Auction Report: Modern People’s Republic of China Stamps Brings $126,000
Group of about 50 People’s Republic of China stamps, including a rare block of four Golden Monkey stamps, was sold to a bidder in China for $126,000.
WAYNE, Pa. — A group of approximately 50 People’s Republic of China stamps garnered the top bid of $126,000 at a 500-lot, Internet-only auction of Chinese and Asian objects hosted by Gordon S. Converse & Company on Dec. 26.
The stamps, purchased by a bidder in China, were all 20th- and 21st-century examples and offered loose in a stack, not bound in an album.
“We were surprised the stamps did as well as they did, but we underestimated the value of the Golden Monkeys,” said Todd Converse of Gordon S. Converse & Company.
Featured at the event were stamps and currency, carved Zitan furniture and brush pots, seals and scrolls, bronze and jade, porcelain and bamboo. A lightly attended in-person preview was held at a gallery in nearby West Chester, Pa., and, according to Converse, most bids were offered via the Internet, with only a few phone and absentee bids taken.
Bids were offered by more than 300 registered bidders, who participated through LiveAuctioneers.com and Converse’s own website.
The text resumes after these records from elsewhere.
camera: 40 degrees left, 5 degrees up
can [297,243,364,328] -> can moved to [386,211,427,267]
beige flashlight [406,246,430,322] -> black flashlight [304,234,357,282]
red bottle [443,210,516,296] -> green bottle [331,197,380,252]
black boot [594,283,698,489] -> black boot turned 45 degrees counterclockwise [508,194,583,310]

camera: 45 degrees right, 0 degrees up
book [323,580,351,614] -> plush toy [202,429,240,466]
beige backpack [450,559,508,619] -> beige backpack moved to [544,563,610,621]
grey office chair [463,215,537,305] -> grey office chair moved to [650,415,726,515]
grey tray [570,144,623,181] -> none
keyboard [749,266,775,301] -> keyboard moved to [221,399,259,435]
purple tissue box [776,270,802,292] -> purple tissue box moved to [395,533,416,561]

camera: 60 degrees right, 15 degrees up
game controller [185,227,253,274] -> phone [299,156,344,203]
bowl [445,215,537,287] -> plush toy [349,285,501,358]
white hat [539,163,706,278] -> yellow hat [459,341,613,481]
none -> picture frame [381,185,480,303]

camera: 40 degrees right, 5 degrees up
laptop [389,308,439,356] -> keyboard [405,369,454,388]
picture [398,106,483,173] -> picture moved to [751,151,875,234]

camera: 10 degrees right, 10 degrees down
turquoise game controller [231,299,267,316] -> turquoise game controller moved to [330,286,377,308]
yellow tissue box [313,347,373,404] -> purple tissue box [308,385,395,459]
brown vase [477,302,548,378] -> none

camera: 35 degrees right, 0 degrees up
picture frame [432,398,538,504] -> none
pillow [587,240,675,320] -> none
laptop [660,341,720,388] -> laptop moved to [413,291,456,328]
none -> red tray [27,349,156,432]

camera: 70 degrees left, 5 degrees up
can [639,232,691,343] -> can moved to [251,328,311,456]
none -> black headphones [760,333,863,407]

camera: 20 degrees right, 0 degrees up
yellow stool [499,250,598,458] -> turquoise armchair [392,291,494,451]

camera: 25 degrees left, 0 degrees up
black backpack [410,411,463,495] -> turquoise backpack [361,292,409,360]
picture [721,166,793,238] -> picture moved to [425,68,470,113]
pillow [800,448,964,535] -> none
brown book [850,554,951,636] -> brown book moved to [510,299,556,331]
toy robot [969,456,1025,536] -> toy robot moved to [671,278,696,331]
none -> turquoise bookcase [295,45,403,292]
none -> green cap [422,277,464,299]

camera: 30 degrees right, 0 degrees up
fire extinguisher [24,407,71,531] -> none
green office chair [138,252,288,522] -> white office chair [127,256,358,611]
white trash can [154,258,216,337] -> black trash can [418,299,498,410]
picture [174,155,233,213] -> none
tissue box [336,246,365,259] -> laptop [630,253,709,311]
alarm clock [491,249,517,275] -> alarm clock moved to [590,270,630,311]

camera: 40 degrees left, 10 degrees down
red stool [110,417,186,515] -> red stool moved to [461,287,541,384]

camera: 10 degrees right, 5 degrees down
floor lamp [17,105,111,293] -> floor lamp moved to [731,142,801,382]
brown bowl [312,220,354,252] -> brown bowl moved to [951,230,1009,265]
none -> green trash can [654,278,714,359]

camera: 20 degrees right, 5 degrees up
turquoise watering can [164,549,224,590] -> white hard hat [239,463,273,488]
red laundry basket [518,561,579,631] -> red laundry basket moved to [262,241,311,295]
The auction represented the largest in the firm’s history.
Large Chinese Qing Imperial green jade central seal with 18 smaller seals, all in a Zitan box, received a bid of $14,400, making it the second top lot in the auction.
Following are additional highlights from the auction (all prices quoted include a 20-percent buyer’s premium):
• A large Chinese Qing Dynasty Imperial jade central seal with 18 smaller seals in a Zitan box with finely carved cover was the sale’s second top lot, bringing $14,400. Also, a Chinese Qing Dynasty Imperial seal box with 36 spinach jade seals in a Zitan box garnered $7,200.
• A group of four Chinese currency bills brought $20,400 and a lot of six Chinese currency bills realized $16,800. Also, a lot of 318 early Chinese stamps from Qing Dynasty to the People’s Republic of China chalked up $4,200, a Chinese watercolor of leafy plants in a museum envelope went for $4,800, and a Chinese watercolor of lettering and crossed flags in a museum envelope rose to $10,500.
• A fine Chinese silk and metallic rug, with the gold metallic field suggesting it may belong to a group of rugs from the Imperial palaces of Beijing, commanded $13,200, making it the third top lot of the auction. Additionally, a 17-inch Chinese bronze statue with superior casting hit $3,000.
• A pair of Chinese Zitan chairs, with fine and sophisticated carving breezed to $10,200, a Chinese Huanghuali chest with very fine carving earned $4,200, and a Chinese famille rose porcelain tea pot from the Republic period decorated with a landscape scene achieved $3,000.
This pair of Chinese Zitan chairs with fine and sophisticated carving changed hands for $10,200.
• A set of four slightly damaged, framed 18th- or 19th-century double-paneled fine antique Chinese silk Kesi-like embroideries, apparently part of a set, gaveled for $2,400.
• A large Chinese Zitan vase stand with fine and sophisticated carving made $6,600, a pair of 29-inch-tall Chinese Huanghuali vase stands with very fine construction brought $3,000, a 16-page Chinese watercolor painting book sold for $3,600, and a 4-inch-tall famille verte lidded jar went to a determined bidder for $3,600.
Buoyed by the success of this auction, Gordon S. Converse & Company is planning another Internet-only Chinese and Asian sale, probably for sometime in March. A second, smaller auction may be held in the interim.